Jubal Pickett is the loving, warmhearted father of Gideon, a 16-year-old boy who was born mute. Although he is unable to speak, the two communicate and share a bond of closeness that is enviable. When Gideon is hospitalized with a ruptured appendix, Jubal meets Abilene. He calls her “sassy, saucy, smart and full of surprises.” They hit it off immediately. The year is 1952, and they live in Natchez, Mississippi during a time when atomic power is in its infancy and uranium is in high demand. Abilene and Jubal pool expenses and decide to take off to chase a dream. They have caught the fever sweeping the country, to get rich from mining the precious ore.
Not one to marry, Abilene is happy with this arrangement for a while. Then one day Jack Savage wanders into their comfortable life. Could it be that Gideon sees trouble brewing ahead? He may not talk, but his eyes have much to say.
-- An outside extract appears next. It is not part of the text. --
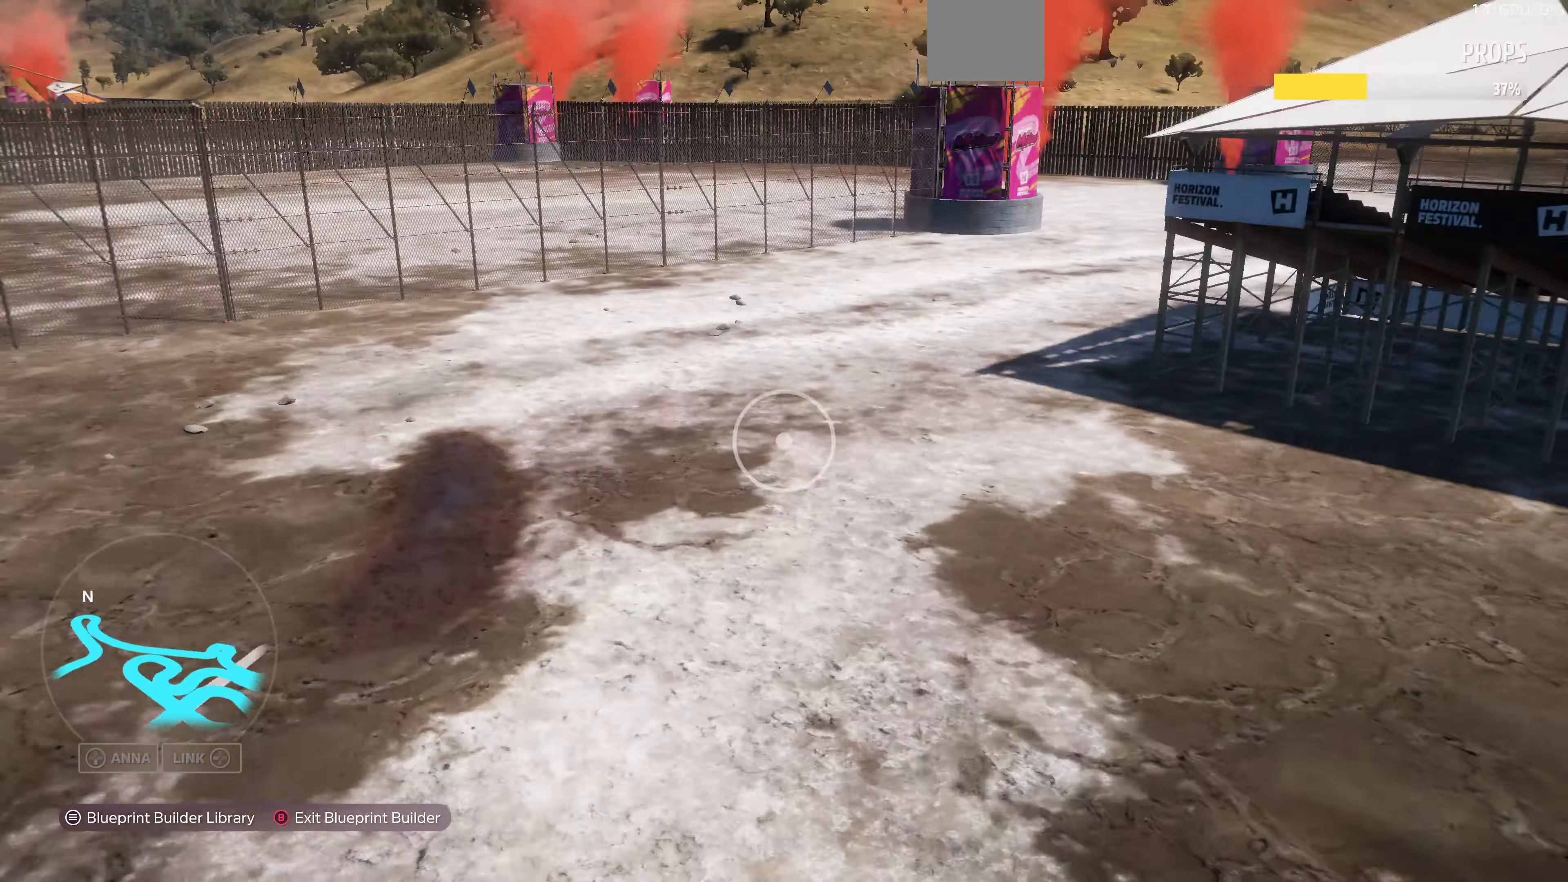
{"buttons": [], "left_stick": "up-left", "right_stick": "up-right", "events": [[33, "right_stick", "center"], [200, "right_stick", "up-right"]]}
Foreman molds memorable characters with depth and dimension. He is a master of character development. Abilene calls Jubal a “man of dreams” and Jack a “man of means.” Jubal is the trusting lover, devoted father and naive dreamer who could be Adam. Abilene is a modern Eve, a temptress. Yet she is lusty, greedy, desperate and conniving. She is the perfect partner for Jack, the evil snake. Gideon, although wordless, has an emotional transparency that is strong and sweet.
The historical events are subordinate to the characters and their lives. A mesmerizing story, from the beginning to the unexpected ending.